10. En dernier lieu, aux termes des stipulations de l’article 8 de la convention européenne de sauvegarde des droits de l’homme et des libertés fondamentales : « 1. Toute personne a droit au respect de sa vie privée et familiale, de son domicile et de sa correspondance. 2. Il ne peut y avoir ingérence d’une autorité publique dans l’exercice de ce droit que pour autant que cette ingérence est prévue par la loi et qu’elle constitue une mesure qui, dans une société démocratique, est nécessaire à la sécurité nationale, à la sûreté publique, au bien-être économique du pays, à la défense de l’ordre et à la prévention des infractions pénales, à la protection de la santé ou de la morale, ou à la protection des droits et libertés d’autrui ».
11. Il ressort des pièces du dossier que M. A… ne justifie de sa présence sur le territoire français que ponctuellement depuis 2016, sous couvert d’autorisations de travail lui permettant d’exécuter des contrats de travail de courte durée, puis en qualité de travailleur saisonnier.
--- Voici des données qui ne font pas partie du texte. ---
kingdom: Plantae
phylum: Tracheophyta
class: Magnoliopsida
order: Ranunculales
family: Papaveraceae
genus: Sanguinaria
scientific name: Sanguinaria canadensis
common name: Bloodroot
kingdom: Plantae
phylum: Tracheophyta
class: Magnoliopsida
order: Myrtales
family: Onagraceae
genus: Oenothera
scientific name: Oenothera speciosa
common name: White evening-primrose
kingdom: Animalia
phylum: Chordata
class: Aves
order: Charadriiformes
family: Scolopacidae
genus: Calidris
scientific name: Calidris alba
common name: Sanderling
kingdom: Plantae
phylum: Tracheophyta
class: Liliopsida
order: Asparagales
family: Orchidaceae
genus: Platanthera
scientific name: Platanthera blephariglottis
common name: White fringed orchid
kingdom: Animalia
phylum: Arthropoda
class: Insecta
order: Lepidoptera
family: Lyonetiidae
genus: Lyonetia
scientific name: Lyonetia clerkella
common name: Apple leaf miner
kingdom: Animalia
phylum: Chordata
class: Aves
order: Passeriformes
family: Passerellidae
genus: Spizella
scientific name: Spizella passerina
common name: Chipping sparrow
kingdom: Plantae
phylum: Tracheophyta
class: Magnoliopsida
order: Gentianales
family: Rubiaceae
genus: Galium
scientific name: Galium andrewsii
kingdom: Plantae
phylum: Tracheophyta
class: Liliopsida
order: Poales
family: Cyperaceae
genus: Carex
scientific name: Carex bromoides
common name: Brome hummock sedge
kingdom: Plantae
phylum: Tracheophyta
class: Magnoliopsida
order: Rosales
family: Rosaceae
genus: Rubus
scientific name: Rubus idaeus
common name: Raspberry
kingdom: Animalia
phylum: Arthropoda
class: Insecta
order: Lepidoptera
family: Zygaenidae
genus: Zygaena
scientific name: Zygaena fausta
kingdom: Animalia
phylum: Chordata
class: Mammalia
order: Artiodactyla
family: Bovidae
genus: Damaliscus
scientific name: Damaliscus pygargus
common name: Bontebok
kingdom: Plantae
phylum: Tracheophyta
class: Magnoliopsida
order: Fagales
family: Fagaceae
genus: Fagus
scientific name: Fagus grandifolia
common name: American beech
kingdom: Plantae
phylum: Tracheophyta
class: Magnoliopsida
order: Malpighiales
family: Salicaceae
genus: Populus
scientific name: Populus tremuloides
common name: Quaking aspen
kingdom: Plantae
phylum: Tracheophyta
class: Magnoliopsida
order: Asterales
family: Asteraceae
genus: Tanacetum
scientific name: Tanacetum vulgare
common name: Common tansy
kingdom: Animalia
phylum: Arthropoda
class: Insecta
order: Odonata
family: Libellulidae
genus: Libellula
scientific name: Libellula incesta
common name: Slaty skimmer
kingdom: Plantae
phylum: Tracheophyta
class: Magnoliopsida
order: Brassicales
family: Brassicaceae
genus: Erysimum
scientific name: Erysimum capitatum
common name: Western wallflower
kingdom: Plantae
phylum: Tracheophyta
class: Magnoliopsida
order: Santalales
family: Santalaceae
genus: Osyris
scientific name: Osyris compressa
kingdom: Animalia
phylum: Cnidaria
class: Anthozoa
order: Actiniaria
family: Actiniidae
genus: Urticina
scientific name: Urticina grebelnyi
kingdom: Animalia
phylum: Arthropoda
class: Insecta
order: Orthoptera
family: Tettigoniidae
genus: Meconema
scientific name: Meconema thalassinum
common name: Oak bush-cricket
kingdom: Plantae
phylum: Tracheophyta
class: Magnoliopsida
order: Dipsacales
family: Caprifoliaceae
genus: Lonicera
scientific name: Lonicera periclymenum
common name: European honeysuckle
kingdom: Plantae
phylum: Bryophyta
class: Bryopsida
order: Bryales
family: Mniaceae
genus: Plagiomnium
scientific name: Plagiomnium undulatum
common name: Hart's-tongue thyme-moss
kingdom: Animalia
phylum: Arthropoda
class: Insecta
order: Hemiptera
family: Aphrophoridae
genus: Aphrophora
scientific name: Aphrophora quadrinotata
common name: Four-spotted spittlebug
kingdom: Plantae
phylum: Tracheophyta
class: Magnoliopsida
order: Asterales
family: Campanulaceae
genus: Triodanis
Toutefois, les titres de séjour délivrés en tant que « travailleur saisonnier » ne lui donnaient pas vocation à s’établir de manière durable sur le territoire français. En outre, l’intéressé est célibataire, sans charge de famille et il ne ressort pas des pièces du dossier qu’il serait dépourvu d’attaches familiales dans son pays d’origine. Dans ces conditions, le requérant, qui n’apporte aucun élément relatif à son intégration dans la société française et qui ne justifie pas qu’il y aurait fixé le centre de ses intérêts privés et familiaux, n’est pas fondé à invoquer une atteinte disproportionnée à son droit au respect de sa vie privée et familiale par rapport aux buts poursuivis par le préfet. Dès lors, M. A… n’est pas fondé à soutenir que le préfet a méconnu les stipulations de l’article 8 de la convention européenne de sauvegarde des droits de l’homme et des libertés fondamentales.
12. Il résulte de tout ce qui précède que M. A… n’est pas fondé à soutenir que c’est à
tort que, par le jugement attaqué, le tribunal administratif de Nîmes a rejeté sa demande. Par voie de conséquence, l’ensemble de ses conclusions doit être rejeté.
D E C I D E :
Article 1er : La requête de M. A… est rejetée.
Article 2 : Le présent arrêt sera notifié à M. B… A… et au ministre de l’intérieur.
Copie en sera adressée au préfet de Vaucluse.
Délibéré après l’audience du 12 février 2026, à laquelle siégeaient :
M. Faïck, président,
M. Lafon, président-assesseur,
Mme Crassus, première conseillère.
Rendu public par mise à disposition au greffe le 26 février 2026.
La rapporteure,
L. Crassus
Le président,
F. Faïck
La greffière,
E. Ocana
La République mande et ordonne au ministre de l’intérieur en ce qui le concerne ou à tous commissaires de justice à ce requis en ce qui concerne les voies de droit commun contre les parties privées, de pourvoir à l’exécution de la présente décision.